◆ **Problem**
Look through the data below, and copy each line that carries the word "your".
#####
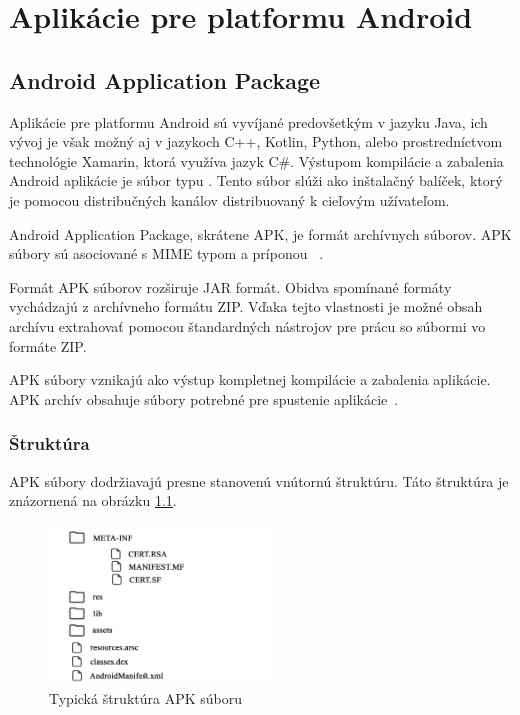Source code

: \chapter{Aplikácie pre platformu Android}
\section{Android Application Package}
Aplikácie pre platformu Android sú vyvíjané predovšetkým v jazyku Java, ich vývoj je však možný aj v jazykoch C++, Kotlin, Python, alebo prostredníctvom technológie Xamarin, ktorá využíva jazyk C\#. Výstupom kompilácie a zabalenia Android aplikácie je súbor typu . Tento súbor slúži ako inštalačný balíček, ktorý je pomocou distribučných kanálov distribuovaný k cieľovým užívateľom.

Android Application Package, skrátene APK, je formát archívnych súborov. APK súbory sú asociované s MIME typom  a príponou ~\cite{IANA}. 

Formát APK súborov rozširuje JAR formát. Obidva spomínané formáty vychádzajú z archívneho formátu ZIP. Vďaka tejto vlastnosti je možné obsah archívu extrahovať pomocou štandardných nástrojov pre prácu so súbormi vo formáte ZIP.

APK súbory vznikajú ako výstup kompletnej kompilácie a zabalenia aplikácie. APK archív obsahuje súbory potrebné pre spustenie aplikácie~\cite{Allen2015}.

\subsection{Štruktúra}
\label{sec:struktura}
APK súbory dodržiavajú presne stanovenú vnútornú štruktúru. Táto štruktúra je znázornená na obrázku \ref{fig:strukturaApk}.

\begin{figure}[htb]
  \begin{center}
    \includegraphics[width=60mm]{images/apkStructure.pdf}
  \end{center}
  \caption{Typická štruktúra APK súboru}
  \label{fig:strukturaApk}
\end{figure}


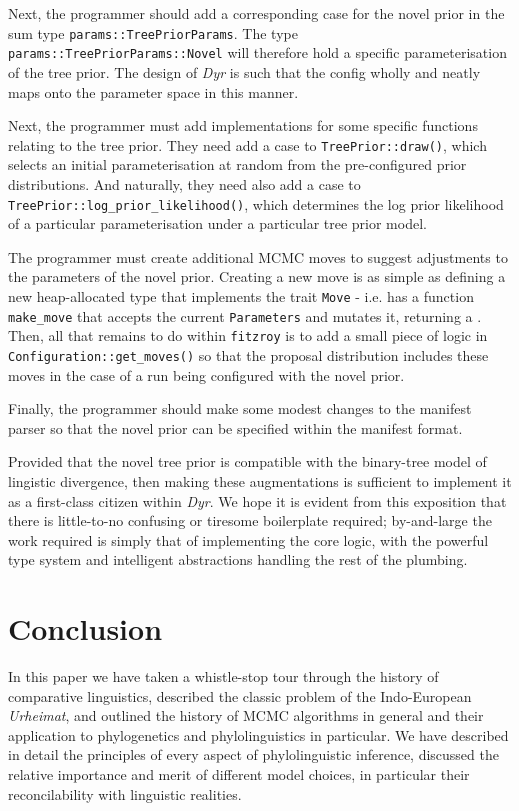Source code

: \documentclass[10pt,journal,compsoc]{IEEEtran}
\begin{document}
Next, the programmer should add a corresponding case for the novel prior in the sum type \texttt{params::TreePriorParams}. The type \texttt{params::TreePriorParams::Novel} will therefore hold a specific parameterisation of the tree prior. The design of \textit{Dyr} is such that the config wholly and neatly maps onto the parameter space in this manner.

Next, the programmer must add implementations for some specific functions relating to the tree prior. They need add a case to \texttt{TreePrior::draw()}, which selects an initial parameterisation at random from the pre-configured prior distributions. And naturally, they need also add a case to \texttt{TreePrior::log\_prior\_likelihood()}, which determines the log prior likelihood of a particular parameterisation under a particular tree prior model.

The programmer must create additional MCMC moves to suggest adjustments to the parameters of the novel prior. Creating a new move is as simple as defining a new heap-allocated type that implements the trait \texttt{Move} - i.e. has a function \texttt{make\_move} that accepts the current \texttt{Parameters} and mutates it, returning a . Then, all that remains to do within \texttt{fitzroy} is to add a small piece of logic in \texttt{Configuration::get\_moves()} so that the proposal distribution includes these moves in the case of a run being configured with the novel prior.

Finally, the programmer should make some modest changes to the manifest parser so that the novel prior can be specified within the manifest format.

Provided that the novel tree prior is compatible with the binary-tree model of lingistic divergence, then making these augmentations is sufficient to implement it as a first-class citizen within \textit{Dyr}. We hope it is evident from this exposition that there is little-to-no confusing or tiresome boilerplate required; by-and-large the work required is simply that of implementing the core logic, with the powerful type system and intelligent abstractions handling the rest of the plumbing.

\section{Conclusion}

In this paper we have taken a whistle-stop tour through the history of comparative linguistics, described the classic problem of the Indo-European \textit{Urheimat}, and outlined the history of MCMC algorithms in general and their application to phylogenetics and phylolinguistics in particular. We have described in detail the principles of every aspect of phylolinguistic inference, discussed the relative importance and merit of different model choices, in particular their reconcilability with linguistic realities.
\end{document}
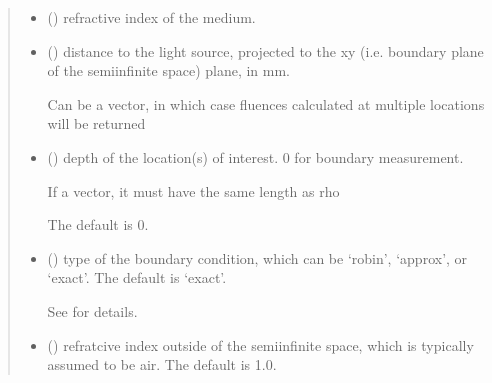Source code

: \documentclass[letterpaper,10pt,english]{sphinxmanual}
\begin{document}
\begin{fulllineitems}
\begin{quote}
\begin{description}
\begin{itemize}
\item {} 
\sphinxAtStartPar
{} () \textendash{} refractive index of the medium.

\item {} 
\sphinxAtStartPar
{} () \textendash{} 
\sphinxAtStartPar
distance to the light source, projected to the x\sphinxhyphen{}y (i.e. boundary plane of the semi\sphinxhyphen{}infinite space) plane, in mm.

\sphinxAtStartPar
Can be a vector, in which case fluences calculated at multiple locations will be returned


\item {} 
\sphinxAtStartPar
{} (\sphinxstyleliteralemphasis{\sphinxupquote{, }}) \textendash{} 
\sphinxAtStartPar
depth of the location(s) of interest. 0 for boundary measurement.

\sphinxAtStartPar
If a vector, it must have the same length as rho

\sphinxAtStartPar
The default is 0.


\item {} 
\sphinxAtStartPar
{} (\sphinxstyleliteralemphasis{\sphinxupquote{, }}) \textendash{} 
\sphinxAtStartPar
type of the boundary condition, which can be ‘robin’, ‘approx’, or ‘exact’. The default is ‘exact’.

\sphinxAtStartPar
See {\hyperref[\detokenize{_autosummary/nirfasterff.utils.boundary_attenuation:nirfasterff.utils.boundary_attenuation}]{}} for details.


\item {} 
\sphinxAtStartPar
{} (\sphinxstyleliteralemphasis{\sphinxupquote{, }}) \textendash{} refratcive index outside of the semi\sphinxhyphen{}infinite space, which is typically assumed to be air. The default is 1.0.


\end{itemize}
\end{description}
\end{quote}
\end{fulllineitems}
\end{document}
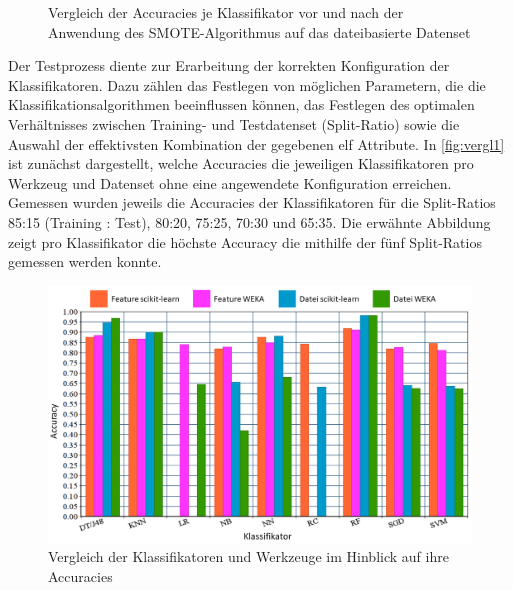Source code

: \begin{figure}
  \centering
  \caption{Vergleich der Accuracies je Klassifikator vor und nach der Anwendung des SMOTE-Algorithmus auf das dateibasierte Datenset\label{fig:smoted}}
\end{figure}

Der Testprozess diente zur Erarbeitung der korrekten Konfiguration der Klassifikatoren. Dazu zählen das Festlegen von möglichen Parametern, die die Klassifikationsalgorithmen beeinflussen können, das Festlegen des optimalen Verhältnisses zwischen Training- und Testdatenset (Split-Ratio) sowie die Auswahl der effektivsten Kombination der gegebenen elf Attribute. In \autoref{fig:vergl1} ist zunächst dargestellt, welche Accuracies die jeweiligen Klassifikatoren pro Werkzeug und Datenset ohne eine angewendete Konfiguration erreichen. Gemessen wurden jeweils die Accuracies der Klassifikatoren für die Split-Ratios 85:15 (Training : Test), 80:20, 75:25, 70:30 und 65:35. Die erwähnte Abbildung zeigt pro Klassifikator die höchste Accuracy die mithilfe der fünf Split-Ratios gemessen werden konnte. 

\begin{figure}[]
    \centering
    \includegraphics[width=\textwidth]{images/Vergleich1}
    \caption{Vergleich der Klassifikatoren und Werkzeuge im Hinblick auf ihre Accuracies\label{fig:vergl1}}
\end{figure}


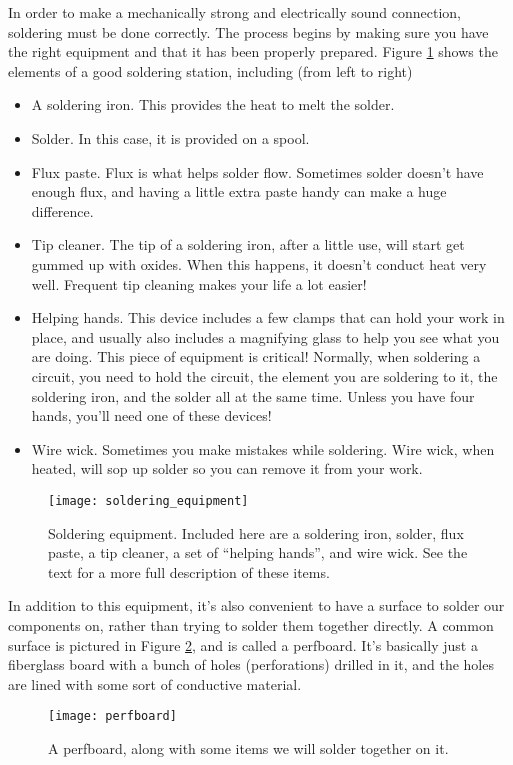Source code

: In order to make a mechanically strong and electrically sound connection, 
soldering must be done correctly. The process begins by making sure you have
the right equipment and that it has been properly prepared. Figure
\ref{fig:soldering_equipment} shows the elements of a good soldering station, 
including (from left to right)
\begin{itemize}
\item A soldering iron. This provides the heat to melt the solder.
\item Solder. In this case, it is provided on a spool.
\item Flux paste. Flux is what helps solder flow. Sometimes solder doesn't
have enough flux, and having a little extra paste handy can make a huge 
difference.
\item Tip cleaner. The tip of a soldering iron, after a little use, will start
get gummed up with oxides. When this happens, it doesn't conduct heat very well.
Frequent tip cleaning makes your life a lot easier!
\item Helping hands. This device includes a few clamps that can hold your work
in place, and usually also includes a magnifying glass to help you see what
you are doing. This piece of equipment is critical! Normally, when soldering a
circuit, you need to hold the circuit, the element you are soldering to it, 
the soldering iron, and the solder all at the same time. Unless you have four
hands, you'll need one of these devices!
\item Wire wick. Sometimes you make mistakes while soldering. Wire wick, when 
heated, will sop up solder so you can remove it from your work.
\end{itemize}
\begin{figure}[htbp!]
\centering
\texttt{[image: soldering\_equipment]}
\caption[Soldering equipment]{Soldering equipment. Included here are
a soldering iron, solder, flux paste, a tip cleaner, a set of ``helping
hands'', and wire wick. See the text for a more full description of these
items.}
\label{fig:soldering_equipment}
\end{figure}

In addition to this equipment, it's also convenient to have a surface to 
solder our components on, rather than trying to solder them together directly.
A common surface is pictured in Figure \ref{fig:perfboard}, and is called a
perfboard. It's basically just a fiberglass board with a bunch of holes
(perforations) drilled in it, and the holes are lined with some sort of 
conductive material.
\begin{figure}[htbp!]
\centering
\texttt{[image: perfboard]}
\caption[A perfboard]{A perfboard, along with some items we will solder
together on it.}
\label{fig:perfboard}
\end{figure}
#####
◆ **Result**
Frequent tip cleaning makes your life a lot easier!
\item Helping hands. This device includes a few clamps that can hold your work
heated, will sop up solder so you can remove it from your work.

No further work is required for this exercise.